I’m in Vermont for the weekend and reading Grief Worlds again, which I finished for the first time last month. This time I’m reading much slower, because I’m trying (really hard) to understand what the author Matthew Ratcliffe describes as the two-sided structure of grief.
I’ve also been thinking through some of the under-storied aspects of James Stephens’ telling of Tuan Mac Cairill, who—as the Irish legend has it—survived everyone he loved, died many years later and then was born again, multiple times. Reborn first as a stag, then a boar, then a hawk, then a salmon, Tuan had to relearn the world1 every time.
Stephens doesn’t spend that much time fleshing out those first moments, and what it was like to wake up in a world that was in one sense exactly the same and in another totally altered. Though the landscape of course hadn’t changed over night, it was a new experience for Tuan because he was in it within a new body. He was walking with four legs and not two. Seeing with eyes on the sides of the head, not the front. Moving off land altogether to a fresh life in air. I bet he had to move slowly at first.
And though Stephens doesn’t attend much to those moments—understandably, since relearning the world is a much slower and more painstaking process than any storyteller these days has the luxury of time or attention to elucidate—what he does do is describe Tuan’s elation by the time he is born as a fish. In elaborate, astonishing detail.
Tuan himself might say that his bliss at that point boiled down to the ease of being in a fish body. Whereas human arms are “excessive and hindering2,” stag’s legs must be “tucked away for sleep, and untucked for movement,” hawk’s wings “must be folded and pecked and cared for,” the salmon is “but one piece from his nose to his tail.”

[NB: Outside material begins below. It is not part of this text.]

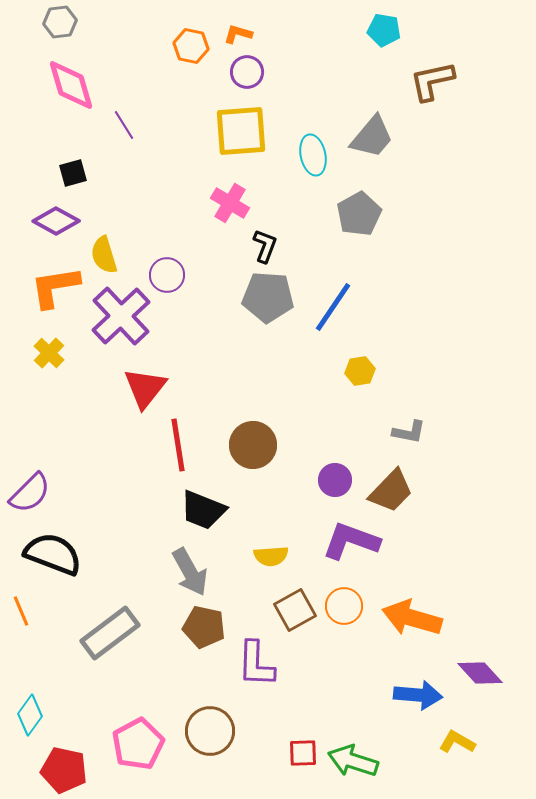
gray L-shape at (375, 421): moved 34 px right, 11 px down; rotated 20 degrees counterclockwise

But, nearly two years into a deep dive of grief, loss and mourning, I have a suspicion there was something more to it. I am curious: What became possible for Tuan after relentless cycles of losing? What did he come to know about himself and the world through this perpetual process of learning and loss and relearning?
For Ratcliffe, grief typically involves moving “toward reconciling the reality of one’s current situation with the structure of one’s life.” We are living beings in a world that is not made up of fixed, meaningless objects, but “a cohesive, unfolding arrangement of significant possibilities, which are experienced and acted upon in ways that reflect projects, cares and concerns.”
Since neither our selves nor our worlds are fixed entities, learning to live within the dynamic tension of interior and exterior is in a sense what we’re up against, both as living beings and sometimes also as grievers. When we are grievers, it makes sense to describe the task after significant loss as “relearning the world,” while bearing in mind that the world itself has been undermined by the loss.
This tension—between what we’re anticipating from the world and what the world is disclosing to us—involves ongoing negotiation. And it seems this is part of what goes on in a process of grief, during which Ratcliffe notes that one often “knows full well what has happened, continues to inhabit a world that runs contrary to it, and experiences a tension between the two…”
A person may be completely disoriented by the loss of someone important. But the material components of the shared world within which the relationship existed doesn’t and, in fact, can’t change overnight. And this is why, though Stephens doesn’t spend much time fleshing out those first steps Tuan took in the world from within a new body, I just know it took time to adjust. Tuan just needed time to orient in a world that was in one sense totally altered and in another exactly the same.